Waste gas incineration device: high temperature part when treating waste gas containing VOCs or acid.

Advantages: more adaptable to high chloride ion environment than 316L.

8. Aerospace and special fields

Detailed description:

Rocket engine parts: such as nozzle bushings, short-term tolerance to extremely high temperatures.

High temperature sensor sheath: protect thermocouples from long-term operation in extreme environments.

Advantages: low thermal expansion coefficient, reducing thermal fatigue.

Notes:

1. Cost considerations: 310S is expensive due to its high nickel content, and is usually only used to replace ordinary stainless steel in extreme environments.

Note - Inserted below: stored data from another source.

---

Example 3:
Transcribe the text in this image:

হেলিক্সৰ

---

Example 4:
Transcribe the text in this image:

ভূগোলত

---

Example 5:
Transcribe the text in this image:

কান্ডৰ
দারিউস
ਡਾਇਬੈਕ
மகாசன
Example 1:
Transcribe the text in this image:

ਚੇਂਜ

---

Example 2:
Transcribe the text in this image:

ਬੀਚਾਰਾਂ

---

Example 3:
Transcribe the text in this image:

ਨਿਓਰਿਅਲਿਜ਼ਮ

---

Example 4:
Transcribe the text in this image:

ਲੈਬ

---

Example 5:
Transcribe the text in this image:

2. Processing difficulty: high hardness requires special tools, and the interlayer temperature needs to be controlled during welding to avoid carbide precipitation.

3. The core value of 310S lies in its dual tolerance to "high temperature + corrosion", making it an irreplaceable material choice in the above fields.

310H vs 310S

Stainless steel 310H (UNS S31009) and 310S (UNS S31008) belong to the austenitic heat-resistant stainless steel series. The main difference lies in the carbon content and high-temperature performance, so the application areas are different.

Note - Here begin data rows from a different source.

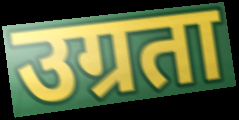
उग्रता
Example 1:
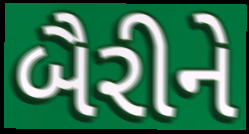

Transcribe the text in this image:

બૈરીને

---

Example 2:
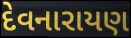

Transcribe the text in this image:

દેવનારાયણ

1. Composition and performance differences:

Stainless steel 310H (UNS S31009):

1. Carbon content: 0.04–0.10% (enhanced high temperature strength);

2. High temperature performance: strong creep resistance, high endurance strength;

3. Weldability: need to be cautious (high carbon can easily lead to sensitization);

Stainless steel 310S (UNS S31008):

1. Carbon content: ≤0.08% (better corrosion resistance);

2. High temperature performance: good oxidation resistance, but low high temperature strength;

3. Weldability: easier to weld (low carbon reduces carbide precipitation)

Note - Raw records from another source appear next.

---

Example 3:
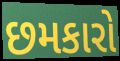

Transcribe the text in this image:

છમકારો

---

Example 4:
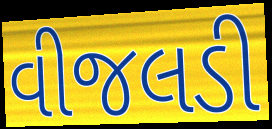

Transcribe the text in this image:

વીજલડી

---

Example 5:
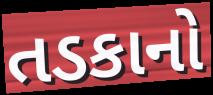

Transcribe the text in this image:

તડકાનો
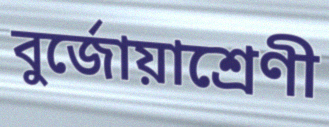
বুর্জোয়াশ্রেণী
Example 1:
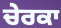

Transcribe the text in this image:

ਚੇਰਕਾ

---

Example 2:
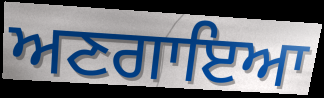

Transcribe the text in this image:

ਅਣਗਾਇਆ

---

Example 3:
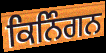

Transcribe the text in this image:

ਕਿਨਿੰਗਨ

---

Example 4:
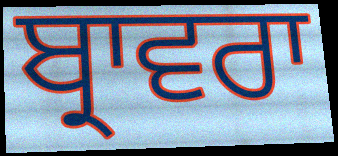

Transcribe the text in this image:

ਬ੍ਰਾਵਰਾ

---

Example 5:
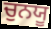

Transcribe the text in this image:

ਚੁਨਯੂ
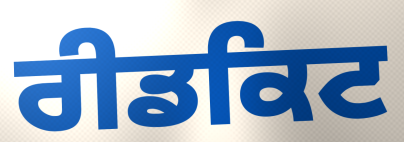
ਰੀਡਕਿਟ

2. Application field comparison

Typical applications of 310H

High temperature pressure-bearing parts:

Petrochemical industry: cracking furnace tubes, converter parts (need to withstand high temperature + stress).

Power industry: boiler burners, superheater tubes (operating temperature can reach 1100°C).

Heat treatment equipment: high temperature furnace rollers, muffle tanks (need to resist creep).

Key requirements: maintain structural strength in long-term high temperature environments (such as >800°C).

Typical applications of 310S

Anti-oxidation but low-stress environments:

Food industry: oven liner, baking molds (resistant to high temperature oxidation, no need for high mechanical strength).

Chemical containers: corrosive medium storage tanks (low carbon reduces the risk of intergranular corrosion).

General heat-resistant parts: heat exchanger pipes, flue linings (temperature ≤1000°C).

Key requirements: corrosion resistance, easy forming or welding, and low high temperature stress scenarios.

3. Selection recommendations

Choose 310H: when the equipment needs to withstand mechanical loads for a long time at high temperatures (such as furnace tubes, support parts).

Choose 310S: when anti-oxidation/corrosion is the main focus, or welding processing is required (such as containers, non-pressure-bearing parts).

Note: 

Under extremely high temperatures (>1000°C), the oxidation resistance of the two is similar, but the strength advantage of 310H is more significant.

Summary

The difference between 310H and 310S is essentially the choice of "strength first" and "corrosion resistance/process first", which needs to be determined according to the temperature, stress and processing requirements of the specific working conditions.